Lambert was recently asked to help recruit an engineering professor (and avid football fan) to the university. Another afternoon, he found himself participating in an all-you-can-eat taco contest. No matter the request, Lambert eagerly meets his future fans to discuss the program’s future, while also acknowledging that the first few seasons will likely be a building process.
Even if the team is terrible for a few seasons, university leadership is convinced it did the right thing. “After the decision [to bring football], I heard from so many people so positively,” Dubois says. “Even people who had initially expressed reservation had heard from others in the community that they thought it was a good thing. It’s already given us visibility that I think even surprised me.”
The morning of the groundbreaking provided perhaps the most promising glimpse of what lies ahead. Several thousand supporters, including alumni, current students, and locals, gathered at the university’s recreation fields, which will transition into the football grounds.
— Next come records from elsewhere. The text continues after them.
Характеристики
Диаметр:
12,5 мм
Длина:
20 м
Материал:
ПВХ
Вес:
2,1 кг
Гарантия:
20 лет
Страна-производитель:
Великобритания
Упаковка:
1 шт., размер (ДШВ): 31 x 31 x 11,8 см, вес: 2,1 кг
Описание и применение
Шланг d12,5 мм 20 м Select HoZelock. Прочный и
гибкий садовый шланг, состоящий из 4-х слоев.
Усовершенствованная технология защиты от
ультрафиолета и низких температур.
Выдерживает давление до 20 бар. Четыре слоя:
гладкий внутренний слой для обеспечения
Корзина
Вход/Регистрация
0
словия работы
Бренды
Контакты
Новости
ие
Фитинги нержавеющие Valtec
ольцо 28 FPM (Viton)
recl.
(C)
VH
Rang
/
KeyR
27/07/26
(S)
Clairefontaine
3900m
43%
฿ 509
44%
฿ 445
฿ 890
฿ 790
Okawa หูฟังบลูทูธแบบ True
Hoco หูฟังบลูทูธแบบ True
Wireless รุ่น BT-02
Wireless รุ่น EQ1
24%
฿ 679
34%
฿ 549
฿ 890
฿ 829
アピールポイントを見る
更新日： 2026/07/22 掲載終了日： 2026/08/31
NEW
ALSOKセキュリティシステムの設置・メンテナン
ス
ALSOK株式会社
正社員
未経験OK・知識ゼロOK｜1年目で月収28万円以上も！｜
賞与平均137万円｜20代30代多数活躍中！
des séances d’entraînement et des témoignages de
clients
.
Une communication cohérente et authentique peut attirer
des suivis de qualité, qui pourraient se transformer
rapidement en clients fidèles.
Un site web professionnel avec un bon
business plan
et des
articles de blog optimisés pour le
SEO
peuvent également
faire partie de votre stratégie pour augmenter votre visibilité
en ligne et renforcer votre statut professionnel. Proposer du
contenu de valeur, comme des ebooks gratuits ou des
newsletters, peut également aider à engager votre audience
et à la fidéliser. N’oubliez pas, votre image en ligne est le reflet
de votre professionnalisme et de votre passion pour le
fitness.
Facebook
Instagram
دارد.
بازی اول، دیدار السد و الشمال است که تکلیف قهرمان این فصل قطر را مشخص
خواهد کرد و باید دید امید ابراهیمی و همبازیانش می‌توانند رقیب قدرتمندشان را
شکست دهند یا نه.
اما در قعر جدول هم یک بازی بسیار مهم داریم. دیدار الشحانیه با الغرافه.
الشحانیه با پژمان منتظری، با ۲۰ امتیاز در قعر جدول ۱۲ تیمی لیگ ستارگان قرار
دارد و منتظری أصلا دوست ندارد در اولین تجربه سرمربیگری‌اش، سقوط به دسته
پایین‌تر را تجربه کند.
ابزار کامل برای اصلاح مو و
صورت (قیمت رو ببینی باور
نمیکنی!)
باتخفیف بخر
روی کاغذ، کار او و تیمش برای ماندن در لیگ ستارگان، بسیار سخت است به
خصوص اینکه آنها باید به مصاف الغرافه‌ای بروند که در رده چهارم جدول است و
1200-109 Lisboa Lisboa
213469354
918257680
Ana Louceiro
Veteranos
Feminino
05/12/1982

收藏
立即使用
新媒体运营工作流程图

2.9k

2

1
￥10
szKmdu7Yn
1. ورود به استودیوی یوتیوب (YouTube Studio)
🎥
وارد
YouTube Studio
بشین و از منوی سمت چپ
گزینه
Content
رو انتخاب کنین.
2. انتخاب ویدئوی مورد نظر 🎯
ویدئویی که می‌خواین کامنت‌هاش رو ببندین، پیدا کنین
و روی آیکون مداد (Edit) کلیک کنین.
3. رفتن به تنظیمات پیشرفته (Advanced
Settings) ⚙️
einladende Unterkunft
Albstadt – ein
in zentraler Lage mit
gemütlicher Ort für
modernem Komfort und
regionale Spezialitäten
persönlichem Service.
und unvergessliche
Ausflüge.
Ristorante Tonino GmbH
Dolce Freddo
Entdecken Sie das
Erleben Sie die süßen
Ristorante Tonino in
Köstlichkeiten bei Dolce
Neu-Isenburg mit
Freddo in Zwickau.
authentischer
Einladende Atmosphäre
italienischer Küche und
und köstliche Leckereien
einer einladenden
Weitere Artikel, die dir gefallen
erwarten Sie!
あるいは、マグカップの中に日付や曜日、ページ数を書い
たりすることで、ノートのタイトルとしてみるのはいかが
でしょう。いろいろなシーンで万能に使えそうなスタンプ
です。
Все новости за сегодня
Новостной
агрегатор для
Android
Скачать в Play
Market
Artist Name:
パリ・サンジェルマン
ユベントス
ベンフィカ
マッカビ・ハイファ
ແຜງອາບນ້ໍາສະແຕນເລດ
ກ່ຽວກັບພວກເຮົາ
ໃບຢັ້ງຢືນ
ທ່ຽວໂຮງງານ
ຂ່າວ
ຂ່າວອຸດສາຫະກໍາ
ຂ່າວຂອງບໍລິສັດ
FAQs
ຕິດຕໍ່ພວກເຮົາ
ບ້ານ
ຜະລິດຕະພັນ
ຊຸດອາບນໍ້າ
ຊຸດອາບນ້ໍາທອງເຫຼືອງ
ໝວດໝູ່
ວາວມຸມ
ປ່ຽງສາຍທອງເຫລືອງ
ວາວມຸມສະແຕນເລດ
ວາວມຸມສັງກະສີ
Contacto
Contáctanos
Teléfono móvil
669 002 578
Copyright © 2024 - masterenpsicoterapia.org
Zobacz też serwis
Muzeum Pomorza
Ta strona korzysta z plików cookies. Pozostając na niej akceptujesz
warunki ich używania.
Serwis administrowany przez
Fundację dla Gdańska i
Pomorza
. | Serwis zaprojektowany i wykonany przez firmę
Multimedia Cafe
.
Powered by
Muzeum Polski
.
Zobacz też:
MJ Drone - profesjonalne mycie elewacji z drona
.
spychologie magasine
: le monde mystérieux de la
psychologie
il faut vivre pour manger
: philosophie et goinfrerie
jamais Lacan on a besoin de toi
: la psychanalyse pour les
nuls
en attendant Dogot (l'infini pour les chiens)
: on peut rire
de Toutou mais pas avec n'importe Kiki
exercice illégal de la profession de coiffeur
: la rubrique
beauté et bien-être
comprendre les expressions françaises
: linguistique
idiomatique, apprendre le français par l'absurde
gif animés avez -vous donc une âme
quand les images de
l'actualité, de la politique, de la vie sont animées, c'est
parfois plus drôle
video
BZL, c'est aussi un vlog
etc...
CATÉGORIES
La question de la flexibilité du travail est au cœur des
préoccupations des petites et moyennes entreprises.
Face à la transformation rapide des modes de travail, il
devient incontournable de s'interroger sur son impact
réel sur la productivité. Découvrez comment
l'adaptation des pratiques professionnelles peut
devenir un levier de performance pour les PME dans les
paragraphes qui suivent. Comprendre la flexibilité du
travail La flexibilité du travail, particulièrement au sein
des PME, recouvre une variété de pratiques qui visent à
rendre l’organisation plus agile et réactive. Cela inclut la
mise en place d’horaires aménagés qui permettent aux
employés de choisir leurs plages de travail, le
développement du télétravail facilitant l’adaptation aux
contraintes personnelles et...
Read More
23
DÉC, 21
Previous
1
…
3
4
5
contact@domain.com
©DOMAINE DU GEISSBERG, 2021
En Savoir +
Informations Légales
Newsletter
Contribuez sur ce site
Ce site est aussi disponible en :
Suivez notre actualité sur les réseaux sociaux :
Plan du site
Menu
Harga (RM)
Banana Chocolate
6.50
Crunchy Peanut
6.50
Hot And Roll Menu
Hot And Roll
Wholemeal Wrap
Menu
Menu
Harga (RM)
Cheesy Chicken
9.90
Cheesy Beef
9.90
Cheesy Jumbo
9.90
Fans held mock tailgates, setting up small grills and throwing around footballs, before Lambert and Powers each drove a small digger on parallel sides of the field to officially break ground.
Little construction work has happened since then—in June, the only evidence of the field’s future were the small mounds of unearthed dirt. Still, the architectural details are impressive: in addition to the new stadium, the 49ers have begun a full-length practice field and another eighty-yard practice field. It’s also planning for a field house complete with an academic center, classrooms, weight rooms, and a hospitality deck. While the school will start with 15,000 seats, it hopes to eventually expand to 40,000, especially when considering that almost 60 percent of UNC Charlotte alumni live in greater Charlotte.
But those days, as Lambert notes, are still many months away. For now, he’ll continue to encounter stumbling blocks and surprises, with the realization that no matter the outcome, they’re now a part of history.